Point correspondence tracking data
--

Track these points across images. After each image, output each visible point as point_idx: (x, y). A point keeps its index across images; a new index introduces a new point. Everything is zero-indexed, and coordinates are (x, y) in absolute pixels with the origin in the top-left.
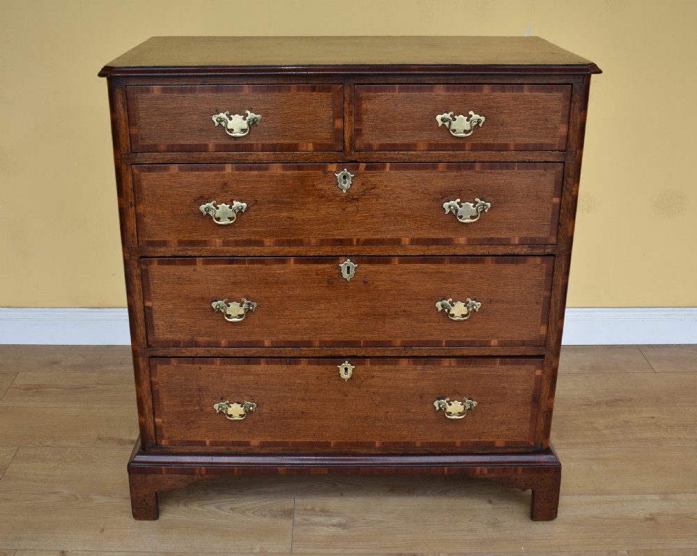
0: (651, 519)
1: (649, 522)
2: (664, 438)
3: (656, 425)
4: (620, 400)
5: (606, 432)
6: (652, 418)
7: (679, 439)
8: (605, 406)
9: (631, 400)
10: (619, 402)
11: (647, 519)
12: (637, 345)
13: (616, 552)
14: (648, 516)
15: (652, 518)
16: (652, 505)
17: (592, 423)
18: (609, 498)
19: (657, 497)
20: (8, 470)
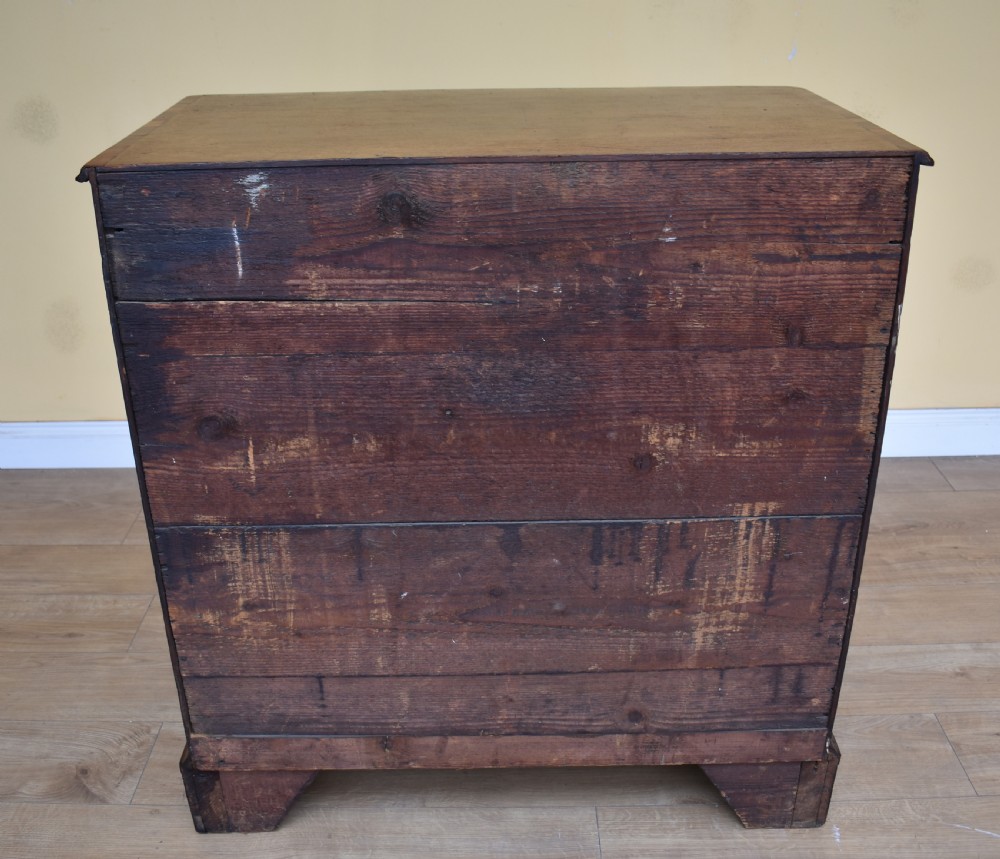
0: (962, 675)
1: (959, 678)
2: (972, 574)
3: (961, 557)
4: (913, 526)
5: (898, 566)
6: (956, 548)
7: (991, 574)
8: (894, 534)
9: (926, 526)
10: (912, 529)
11: (957, 674)
12: (929, 458)
13: (920, 715)
14: (958, 671)
15: (963, 673)
16: (961, 656)
17: (878, 555)
18: (908, 648)
19: (967, 647)
20: (143, 623)
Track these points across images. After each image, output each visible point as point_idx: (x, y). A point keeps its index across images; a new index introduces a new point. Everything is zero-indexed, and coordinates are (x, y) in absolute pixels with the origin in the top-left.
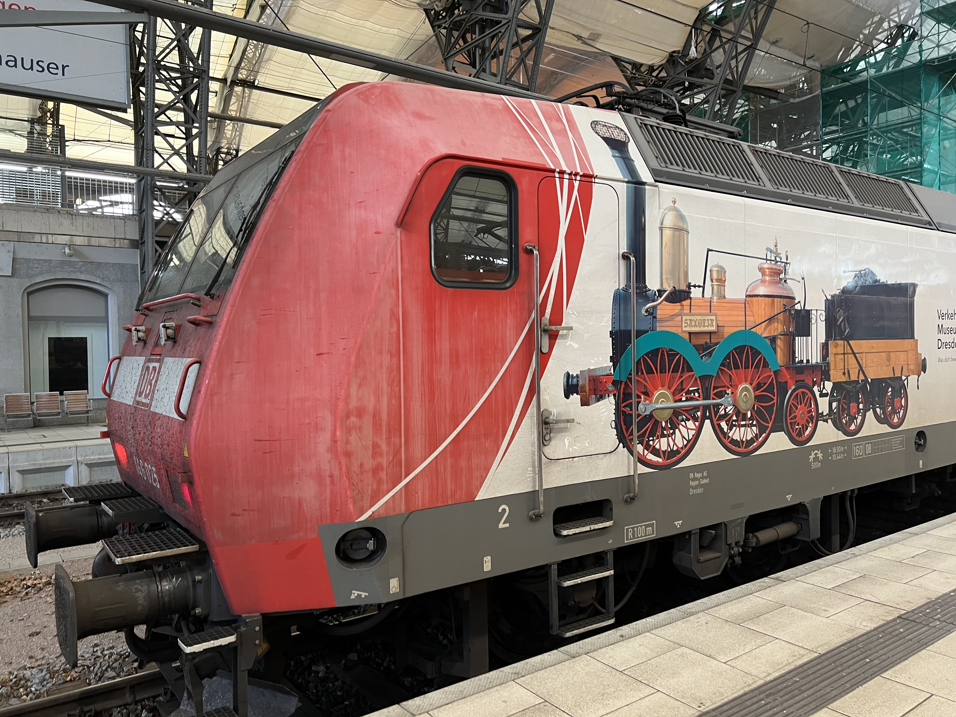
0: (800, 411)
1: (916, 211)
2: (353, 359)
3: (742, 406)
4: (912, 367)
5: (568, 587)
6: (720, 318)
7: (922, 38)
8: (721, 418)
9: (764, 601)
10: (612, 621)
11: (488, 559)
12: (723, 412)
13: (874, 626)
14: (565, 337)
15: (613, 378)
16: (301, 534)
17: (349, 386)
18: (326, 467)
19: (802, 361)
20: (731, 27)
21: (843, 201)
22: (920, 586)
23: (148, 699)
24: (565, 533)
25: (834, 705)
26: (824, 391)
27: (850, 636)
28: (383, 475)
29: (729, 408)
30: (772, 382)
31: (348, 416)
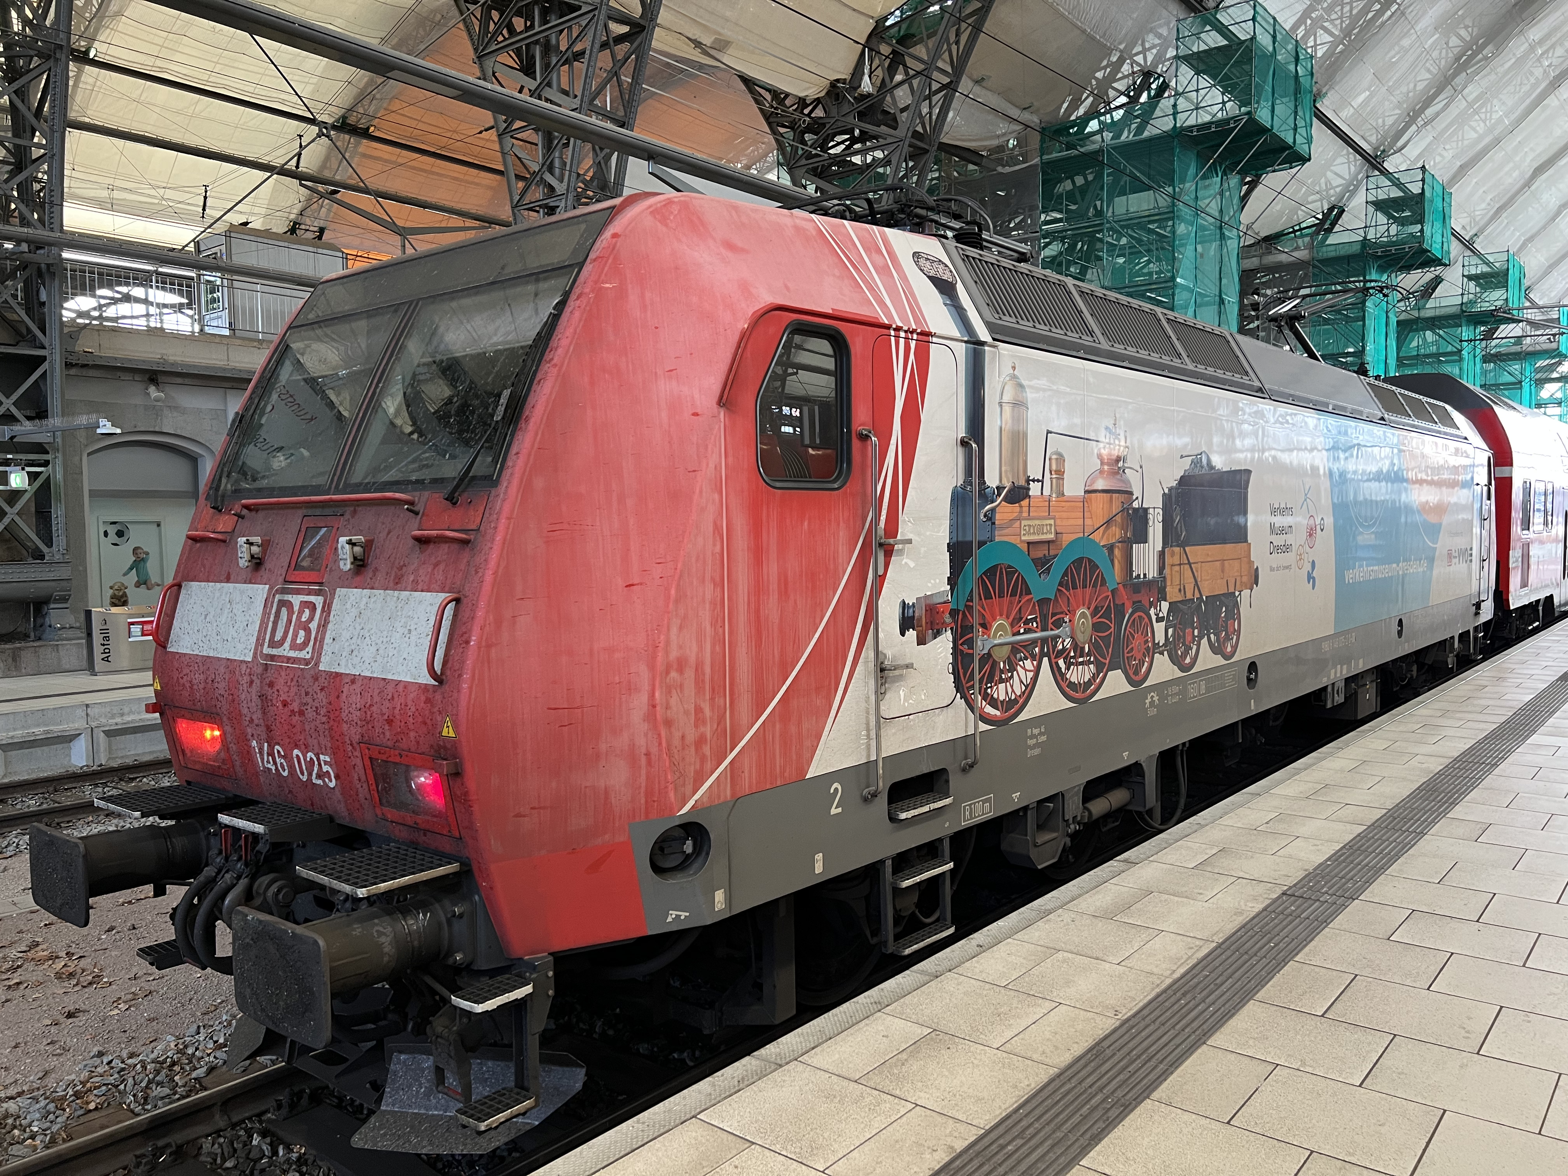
0: (1137, 642)
1: (1247, 374)
2: (673, 592)
3: (1080, 638)
4: (1245, 579)
5: (907, 888)
6: (1058, 522)
7: (1178, 94)
8: (1060, 654)
9: (1127, 889)
10: (952, 930)
11: (819, 856)
12: (1061, 647)
13: (1259, 907)
14: (901, 551)
15: (951, 606)
16: (607, 837)
17: (669, 630)
18: (641, 741)
19: (1139, 575)
20: (920, 51)
21: (1177, 362)
22: (1290, 857)
23: (250, 1119)
24: (903, 816)
25: (1259, 996)
26: (1161, 615)
27: (1240, 920)
28: (707, 750)
29: (1067, 640)
30: (1109, 605)
31: (667, 673)
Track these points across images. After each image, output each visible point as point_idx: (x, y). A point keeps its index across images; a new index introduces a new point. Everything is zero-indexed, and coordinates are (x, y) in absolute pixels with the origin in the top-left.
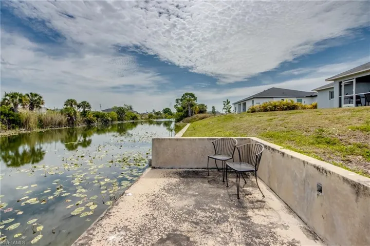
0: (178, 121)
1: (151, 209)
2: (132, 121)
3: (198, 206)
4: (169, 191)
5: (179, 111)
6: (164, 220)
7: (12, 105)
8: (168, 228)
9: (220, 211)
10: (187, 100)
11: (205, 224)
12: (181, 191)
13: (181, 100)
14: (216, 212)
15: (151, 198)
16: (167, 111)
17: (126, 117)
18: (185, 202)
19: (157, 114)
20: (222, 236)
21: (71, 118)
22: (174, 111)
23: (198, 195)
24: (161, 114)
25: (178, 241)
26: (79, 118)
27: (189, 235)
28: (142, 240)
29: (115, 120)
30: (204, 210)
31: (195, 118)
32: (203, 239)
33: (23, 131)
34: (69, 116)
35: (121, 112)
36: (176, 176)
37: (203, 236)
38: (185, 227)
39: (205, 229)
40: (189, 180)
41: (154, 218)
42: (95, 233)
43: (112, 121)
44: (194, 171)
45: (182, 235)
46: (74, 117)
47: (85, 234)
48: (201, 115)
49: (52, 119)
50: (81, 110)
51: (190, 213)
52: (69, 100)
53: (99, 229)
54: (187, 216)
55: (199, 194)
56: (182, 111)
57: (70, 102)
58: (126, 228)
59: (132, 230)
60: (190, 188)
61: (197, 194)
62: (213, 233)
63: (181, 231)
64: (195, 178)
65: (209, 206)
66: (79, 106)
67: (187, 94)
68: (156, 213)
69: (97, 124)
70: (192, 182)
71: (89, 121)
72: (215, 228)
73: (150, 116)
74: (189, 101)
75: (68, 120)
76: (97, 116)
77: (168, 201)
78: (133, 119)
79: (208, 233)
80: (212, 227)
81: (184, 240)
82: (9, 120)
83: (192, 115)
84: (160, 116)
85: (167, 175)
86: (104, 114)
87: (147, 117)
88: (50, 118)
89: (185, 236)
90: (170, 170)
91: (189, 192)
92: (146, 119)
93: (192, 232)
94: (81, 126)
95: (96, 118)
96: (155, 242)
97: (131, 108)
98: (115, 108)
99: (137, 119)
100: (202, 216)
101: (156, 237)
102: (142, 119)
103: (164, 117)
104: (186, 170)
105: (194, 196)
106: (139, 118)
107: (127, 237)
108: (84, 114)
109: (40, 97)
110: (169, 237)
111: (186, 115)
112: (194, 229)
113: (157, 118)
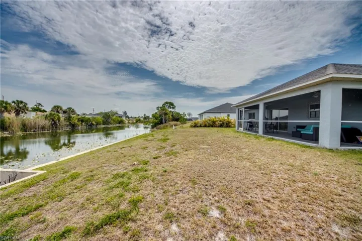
0: (152, 127)
2: (118, 125)
13: (161, 108)
17: (112, 121)
21: (55, 123)
26: (63, 123)
29: (100, 124)
31: (167, 126)
33: (6, 134)
34: (53, 120)
35: (107, 117)
43: (97, 125)
46: (57, 121)
48: (173, 123)
49: (35, 123)
52: (55, 107)
56: (157, 119)
57: (57, 108)
66: (64, 112)
69: (81, 128)
71: (73, 125)
73: (138, 120)
74: (163, 110)
75: (52, 125)
76: (82, 121)
78: (120, 123)
86: (89, 119)
88: (33, 123)
92: (133, 123)
94: (65, 130)
95: (80, 122)
98: (101, 113)
99: (124, 123)
102: (129, 123)
106: (126, 122)
108: (68, 119)
109: (26, 104)
111: (160, 122)
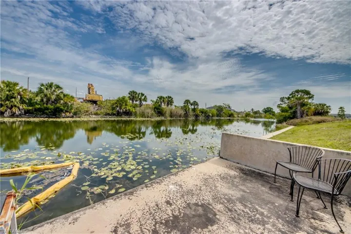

--

### Exercise objective
An exact retyping of each record, with no pictures, is the answer required.

### Response to this task
Track these points across images. After each image, output each visible point as point_idx: (x, y). A point keeps its index across images; a new index introduces a new point. Everything is zero-indexed, and coordinates are (x, y) in absolute pixels with the origin in the top-left.
0: (651, 519)
1: (649, 522)
2: (664, 438)
3: (656, 425)
4: (620, 400)
5: (606, 432)
6: (652, 418)
7: (679, 439)
8: (605, 406)
9: (631, 400)
10: (619, 402)
11: (647, 519)
12: (637, 345)
13: (616, 552)
14: (648, 516)
15: (652, 518)
16: (652, 505)
17: (592, 423)
18: (609, 498)
19: (657, 497)
20: (8, 470)
0: (962, 675)
1: (959, 678)
2: (972, 574)
3: (961, 557)
4: (913, 526)
5: (898, 566)
6: (956, 548)
7: (991, 574)
8: (894, 534)
9: (926, 526)
10: (912, 529)
11: (957, 674)
12: (929, 458)
13: (920, 715)
14: (958, 671)
15: (963, 673)
16: (961, 656)
17: (878, 555)
18: (908, 648)
19: (967, 647)
20: (143, 623)
Track these points across images. After each image, output each visible point as point_idx: (x, y). A point keeps its index across images; a new index introduces a new point. Everything is zero-indexed, and coordinates are (x, y) in absolute pixels with the origin in the top-left.
0: (800, 411)
1: (916, 211)
2: (353, 359)
3: (742, 406)
4: (912, 367)
5: (568, 587)
6: (720, 318)
7: (922, 38)
8: (721, 418)
9: (764, 601)
10: (612, 621)
11: (488, 559)
12: (723, 412)
13: (874, 626)
14: (565, 337)
15: (613, 378)
16: (301, 534)
17: (349, 386)
18: (326, 467)
19: (802, 361)
20: (731, 27)
21: (843, 201)
22: (920, 586)
23: (148, 699)
24: (565, 533)
25: (834, 705)
26: (824, 391)
27: (850, 636)
28: (383, 475)
29: (729, 408)
30: (772, 382)
31: (348, 416)
0: (1137, 642)
1: (1247, 374)
2: (673, 592)
3: (1080, 638)
4: (1245, 579)
5: (907, 888)
6: (1058, 522)
7: (1178, 94)
8: (1060, 654)
9: (1127, 889)
10: (952, 930)
11: (819, 856)
12: (1061, 647)
13: (1259, 907)
14: (901, 551)
15: (951, 606)
16: (607, 837)
17: (669, 630)
18: (641, 741)
19: (1139, 575)
20: (920, 51)
21: (1177, 362)
22: (1290, 857)
23: (250, 1119)
24: (903, 816)
25: (1259, 996)
26: (1161, 615)
27: (1240, 920)
28: (707, 750)
29: (1067, 640)
30: (1109, 605)
31: (667, 673)
Track these points across images. After each image, output each visible point as point_idx: (x, y). A point keeps its index across images; a new index introduces a new point. Everything is zero-indexed, and coordinates are (x, y) in absolute pixels with the origin in the top-left.
0: (178, 121)
1: (151, 209)
2: (132, 121)
3: (198, 206)
4: (169, 191)
5: (179, 111)
6: (164, 220)
7: (12, 105)
8: (168, 228)
9: (220, 211)
10: (187, 100)
11: (205, 224)
12: (181, 191)
13: (181, 100)
14: (216, 212)
15: (151, 198)
16: (167, 111)
17: (126, 117)
18: (185, 202)
19: (157, 114)
20: (222, 236)
21: (71, 118)
22: (174, 111)
23: (198, 195)
24: (161, 114)
25: (178, 241)
26: (79, 118)
27: (189, 235)
28: (142, 240)
29: (115, 120)
30: (204, 210)
31: (195, 118)
32: (203, 239)
33: (23, 131)
34: (69, 116)
35: (121, 112)
36: (176, 176)
37: (203, 236)
38: (185, 227)
39: (205, 229)
40: (189, 180)
41: (154, 218)
42: (95, 233)
43: (112, 121)
44: (194, 171)
45: (182, 235)
46: (74, 117)
47: (85, 234)
48: (201, 115)
49: (52, 119)
50: (81, 110)
51: (190, 213)
52: (69, 100)
53: (99, 229)
54: (187, 216)
55: (199, 194)
56: (182, 111)
57: (70, 102)
58: (126, 228)
59: (132, 230)
60: (190, 188)
61: (197, 194)
62: (213, 233)
63: (181, 231)
64: (195, 178)
65: (209, 206)
66: (79, 106)
67: (187, 94)
68: (156, 213)
69: (97, 124)
70: (192, 182)
71: (89, 121)
72: (215, 228)
73: (150, 116)
74: (189, 101)
75: (68, 120)
76: (97, 116)
77: (168, 201)
78: (133, 119)
79: (208, 233)
80: (212, 227)
81: (184, 240)
82: (9, 120)
83: (192, 115)
84: (160, 116)
85: (167, 175)
86: (104, 114)
87: (147, 117)
88: (50, 118)
89: (185, 236)
90: (170, 170)
91: (189, 192)
92: (146, 119)
93: (192, 232)
94: (81, 126)
95: (96, 118)
96: (155, 242)
97: (131, 108)
98: (115, 108)
99: (137, 119)
100: (202, 216)
101: (156, 237)
102: (142, 119)
103: (164, 117)
104: (186, 170)
105: (194, 196)
106: (139, 118)
107: (127, 237)
108: (84, 114)
109: (40, 97)
110: (169, 237)
111: (186, 115)
112: (194, 229)
113: (157, 118)
0: (152, 127)
2: (118, 125)
13: (161, 108)
17: (112, 121)
21: (55, 123)
26: (63, 123)
29: (100, 124)
31: (167, 126)
33: (6, 134)
34: (53, 120)
35: (107, 117)
43: (97, 125)
46: (57, 121)
48: (173, 123)
49: (35, 123)
52: (55, 107)
56: (157, 119)
57: (57, 108)
66: (64, 112)
69: (81, 128)
71: (73, 125)
73: (138, 120)
74: (163, 110)
75: (52, 125)
76: (82, 121)
78: (120, 123)
86: (89, 119)
88: (33, 123)
92: (133, 123)
94: (65, 130)
95: (80, 122)
98: (101, 113)
99: (124, 123)
102: (129, 123)
106: (126, 122)
108: (68, 119)
109: (26, 104)
111: (160, 122)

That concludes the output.